Mas ele decidiu insistir. Arrumou forças na família, nos amigos, na fé e no objetivo pelo qual tanto lutava. O que aconteceu em seguida pode ser explicado de várias formas: por Deus, pela sorte, por alinhamento de astros. Ou apenas por uma daquelas coincidências que muda a vida de alguém.
"O meu empresário é alemão, e o melhor amigo dele mora na Suécia. Ele sempre ia ver os jogos das divisões menores, um dia me viu e veio falar comigo. Eu falava espanhol, a gente conseguiu se comunicar. E ele falou pra esse amigo, que viria a ser meu empresário: nós temos que tirar esse garoto daqui, o nível dele é outro", lembra.
O resultado da conversa foi um teste no time B do Schalke, que disputava a quarta divisão alemã. O teste durou dez minutos: Léo fez um gol, deu duas canetas e, depois de uma disputa de bola, se machucou e teve de sair de campo.
Ele pensou que tudo tinha acabado, mas o treinador deu a boa notícia: "Os 10 minutos que vimos são o suficiente". Dias antes de fazer 22 anos, assinou contrato por duas temporadas com o Schalke II. "Foi o primeiro contrato profissional da minha vida, com quase 22 anos".
----------------------------------------
◆ Atividades
1 > Reescreva de forma mais breve o parágrafo do trecho sobre Léo que começa com "O resultado da conversa", preservando os fatos principais.
2 > Reproduza sem alterações, do trecho sobre Léo, a passagem que vai de "Mas ele decidiu" até "vida de alguém.".
A listagem não é usada em nenhuma das atividades.
----------------------------------------
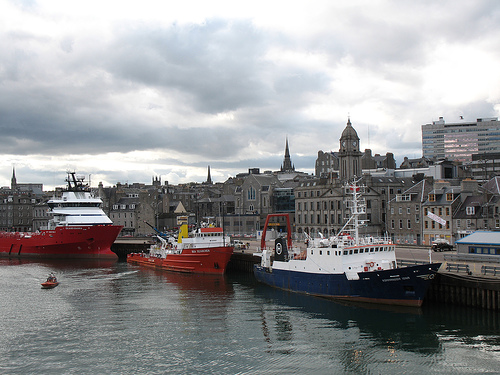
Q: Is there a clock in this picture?
A: No, there are no clocks.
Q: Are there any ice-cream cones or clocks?
A: No, there are no clocks or ice-cream cones.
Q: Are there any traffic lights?
A: No, there are no traffic lights.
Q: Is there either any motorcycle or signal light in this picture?
A: No, there are no traffic lights or motorcycles.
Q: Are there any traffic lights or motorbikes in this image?
A: No, there are no traffic lights or motorbikes.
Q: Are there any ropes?
A: No, there are no ropes.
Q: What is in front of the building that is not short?
A: The boats are in front of the building.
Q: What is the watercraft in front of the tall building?
A: The watercraft is boats.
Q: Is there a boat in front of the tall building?
A: Yes, there are boats in front of the building.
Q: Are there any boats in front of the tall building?
A: Yes, there are boats in front of the building.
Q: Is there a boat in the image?
A: Yes, there is a boat.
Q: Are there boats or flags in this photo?
A: Yes, there is a boat.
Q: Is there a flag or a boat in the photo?
A: Yes, there is a boat.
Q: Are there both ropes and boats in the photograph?
A: No, there is a boat but no ropes.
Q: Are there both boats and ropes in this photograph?
A: No, there is a boat but no ropes.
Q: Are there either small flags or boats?
A: Yes, there is a small boat.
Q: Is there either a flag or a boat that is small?
A: Yes, the boat is small.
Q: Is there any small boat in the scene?
A: Yes, there is a small boat.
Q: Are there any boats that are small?
A: Yes, there is a boat that is small.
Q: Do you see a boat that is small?
A: Yes, there is a boat that is small.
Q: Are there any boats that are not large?
A: Yes, there is a small boat.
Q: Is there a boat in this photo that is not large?
A: Yes, there is a small boat.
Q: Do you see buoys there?
A: No, there are no buoys.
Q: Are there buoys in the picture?
A: No, there are no buoys.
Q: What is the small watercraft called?
A: The watercraft is a boat.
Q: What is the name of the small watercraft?
A: The watercraft is a boat.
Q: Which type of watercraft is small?
A: The watercraft is a boat.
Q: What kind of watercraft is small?
A: The watercraft is a boat.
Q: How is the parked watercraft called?
A: The watercraft is a boat.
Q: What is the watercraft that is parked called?
A: The watercraft is a boat.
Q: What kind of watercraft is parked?
A: The watercraft is a boat.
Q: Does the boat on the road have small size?
A: Yes, the boat is small.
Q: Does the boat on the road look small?
A: Yes, the boat is small.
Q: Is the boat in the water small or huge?
A: The boat is small.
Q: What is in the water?
A: The boat is in the water.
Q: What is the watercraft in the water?
A: The watercraft is a boat.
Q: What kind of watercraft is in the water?
A: The watercraft is a boat.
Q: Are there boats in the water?
A: Yes, there is a boat in the water.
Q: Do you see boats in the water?
A: Yes, there is a boat in the water.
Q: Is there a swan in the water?
A: No, there is a boat in the water.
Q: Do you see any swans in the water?
A: No, there is a boat in the water.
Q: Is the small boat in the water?
A: Yes, the boat is in the water.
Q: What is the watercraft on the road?
A: The watercraft is a boat.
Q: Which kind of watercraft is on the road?
A: The watercraft is a boat.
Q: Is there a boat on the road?
A: Yes, there is a boat on the road.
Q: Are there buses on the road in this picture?
A: No, there is a boat on the road.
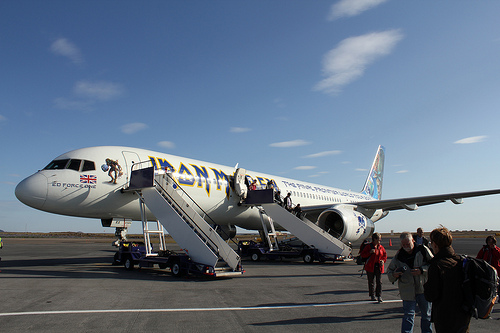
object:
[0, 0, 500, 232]
sky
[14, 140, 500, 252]
plane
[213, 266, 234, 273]
steps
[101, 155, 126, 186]
logo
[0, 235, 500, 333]
ground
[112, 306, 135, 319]
line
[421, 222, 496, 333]
people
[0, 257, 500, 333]
road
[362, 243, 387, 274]
jacket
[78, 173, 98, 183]
flag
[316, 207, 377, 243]
engine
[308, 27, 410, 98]
cloud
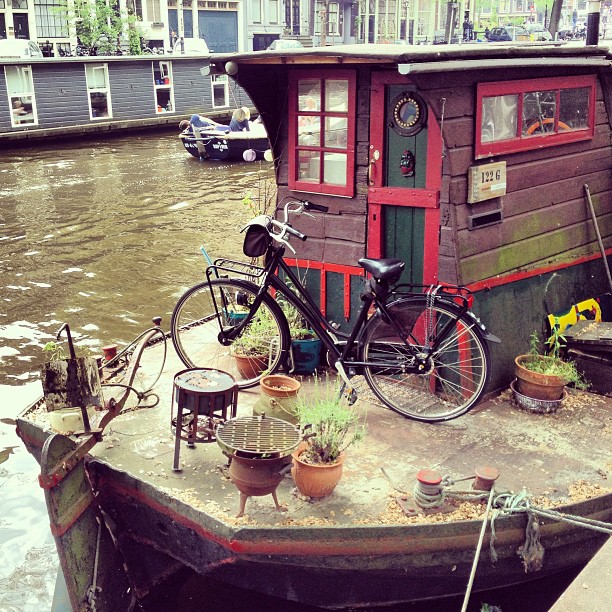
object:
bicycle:
[171, 196, 504, 424]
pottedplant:
[527, 317, 578, 384]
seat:
[357, 255, 404, 281]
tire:
[170, 278, 291, 391]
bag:
[239, 214, 272, 257]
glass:
[324, 116, 348, 149]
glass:
[323, 153, 347, 186]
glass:
[295, 149, 320, 183]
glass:
[210, 67, 228, 109]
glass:
[151, 60, 175, 114]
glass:
[83, 63, 113, 121]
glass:
[3, 64, 40, 128]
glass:
[35, 0, 66, 41]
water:
[0, 113, 319, 611]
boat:
[178, 105, 273, 162]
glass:
[297, 78, 323, 111]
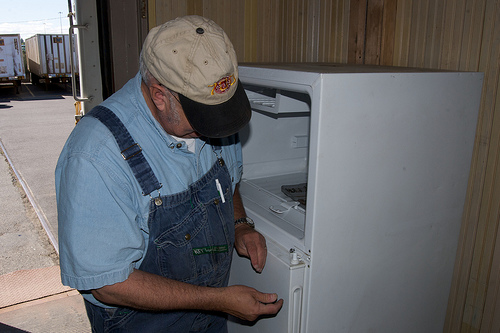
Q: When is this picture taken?
A: During the day.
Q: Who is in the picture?
A: Man.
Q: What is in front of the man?
A: Fridge.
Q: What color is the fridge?
A: White.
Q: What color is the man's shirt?
A: Blue.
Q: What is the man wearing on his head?
A: A cap.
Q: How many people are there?
A: One.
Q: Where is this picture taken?
A: Fixing the fridge.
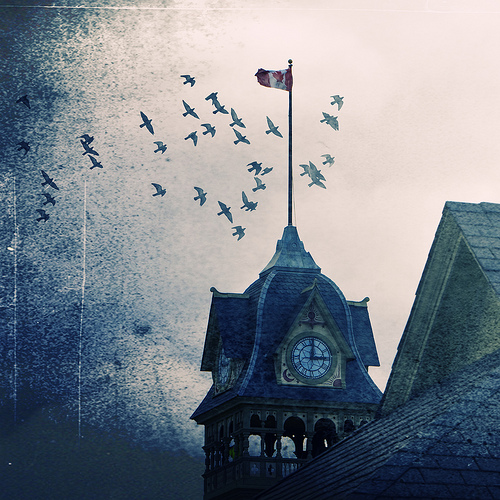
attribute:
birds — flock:
[10, 62, 357, 247]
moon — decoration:
[284, 369, 295, 384]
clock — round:
[284, 330, 339, 386]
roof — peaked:
[374, 196, 499, 423]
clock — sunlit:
----------------------------------------
◆ Respostas por tarefa
1 > A conversa rendeu um teste de dez minutos no time B do Schalke, que disputava a quarta divisão alemã. Léo marcou um gol e deu duas canetas, mas se machucou numa disputa de bola e saiu de campo.

2 >
Mas ele decidiu insistir. Arrumou forças na família, nos amigos, na fé e no objetivo pelo qual tanto lutava. O que aconteceu em seguida pode ser explicado de várias formas: por Deus, pela sorte, por alinhamento de astros. Ou apenas por uma daquelas coincidências que muda a vida de alguém.